Le gouvernement hongrois va interdire aux député·e·s d'effectuer des visites au sein des institutions publiques

Un projet de loi pourrait, s'il est adopté, sérieusement menacer les droits des député·e·s. L'amendement interdirait aux député·e·s d'entrer au sein Parlement et d'autres institutions pour une durée allant jusqu'à deux mois.

En vertu de ce nouveau projet de loi, les député·e·s pourraient se voir totalement priver de leur droit d'accès aux institutions publiques, leur permettant de contrôler le respect des devoirs des services publics.

L'amendement fait suite à une série d'incidents et de critiques émanant de l'opposition contre le parti au pouvoir, Fidesz, et ses abus de pouvoirs multiples, que le président du Parlement a qualifié de "dérangeants". Plus récemment, un parlementaire avait brandi une pancarte où l'on pouvait lire "Il doit mentir car il a beaucoup trop volé ", se plaçant juste sous la tribune où Viktor Orbán tenait un discours.

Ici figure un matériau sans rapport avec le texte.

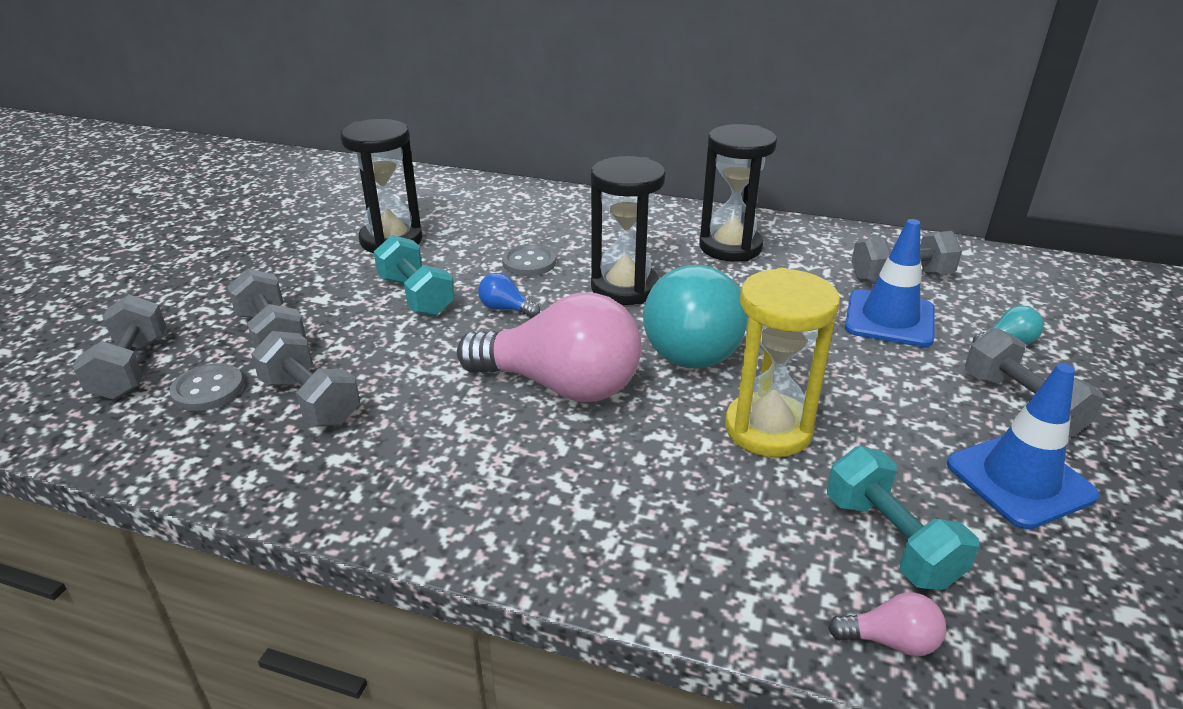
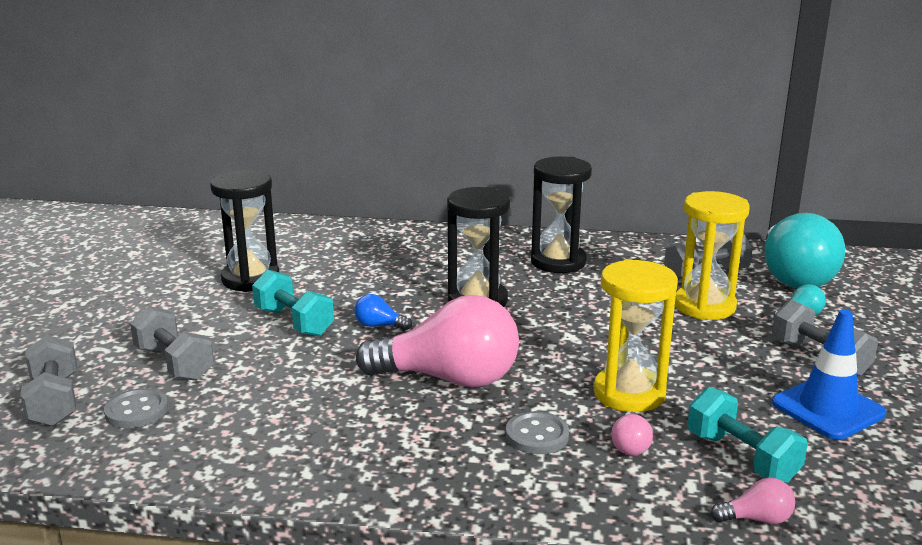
camera: 10 degrees left, 10 degrees down
grey dumbbell [251,331,360,426] -> none
grey button [502,244,556,276] -> grey button moved to [506,411,569,454]
turquoise light bulb [643,265,748,368] -> turquoise light bulb moved to [765,213,845,289]
blue traffic cone [845,219,934,347] -> yellow hourglass [675,191,750,320]
none -> pink light bulb [611,411,653,456]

Cela s'était terminé de façon plutôt ridicule et comique, le premier ministre hongrois se penchant sur la balustrade afin de se saisir de la pancarte, avant d'être sauvé par des membres de son parti, munis d'un drapeau de la Hongrie, comme le montre cette vidéo.

Les visites effectuée par des député·e·s dans des institutions publiques sont essentielles dans la vie des citoyen·ne·s

En plus de se voir interdire d'entrer dans la Chambre, les député·e·s participant à de telles actions pourraient voir une réduction de leur salaire pendant une période allant jusqu'à six mois.

En réponse à la proposition de loi soumise par Fidesz, l'Union hongroise des libertés civiles (UHLC), partenaire de Liberties, a présenté plusieurs cas de figure dans son blog, attestant que l'entrée de député·e·s dans des institutions publiques, dans le but de contrôler personnellement l'exercice du pouvoir, était très importante.

Bernadett Szél, une députée indépendante, avait effectué une visite dans le foyer pour enfants de Fót, qui offre un hébergement pour les enfants dont l'éducation est confiée à l'État. En raison d'un panne de chaudière, la température dans le foyer était de 5 à 6 degrés. Le problème n'avait été corrigé qu'après que la députée en question l'avait signalé sur son site internet.

C'est aussi Bernadett Szél qui était entrée à plusieurs reprises dans les zones de transit à la frontière serbo-hongroise, et avait signalé que la faim touchait quotidiennement les demandeurs d'asile, dont de nombreux enfants, parmi lesquels certains étaient gravement malades.

L'incident le plus grave concerne des manifestants qui se rendaient au siège d'un média public, dans la banlieue de Budapest. Exerçant leur droit d'entrer dans des institutions publiques, certains député·e·s de l'opposition avaient rejoint les manifestants et étaient entré·e·s dans le bâtiment afin de s'assurer que leur pétition serait diffusée à la télévision et à la radio. Cependant, les agents de sécurité avaient violemment expulsé les parlementaires des locaux, comme en atteste la vidé ci-dessous.

En vertu de l'amendement proposé récemment, les député·e·s seront uniquement autorisés à demander des informations auprès des directions des institutions publiques, après consultation.

Jusqu'à présent, les député·e·s sont autorisées à suivre le décompte des voix lors des élections, au sein des locaux du Bureau électoral national. Ce projet de loi pourrait bien leur retirer ce droit.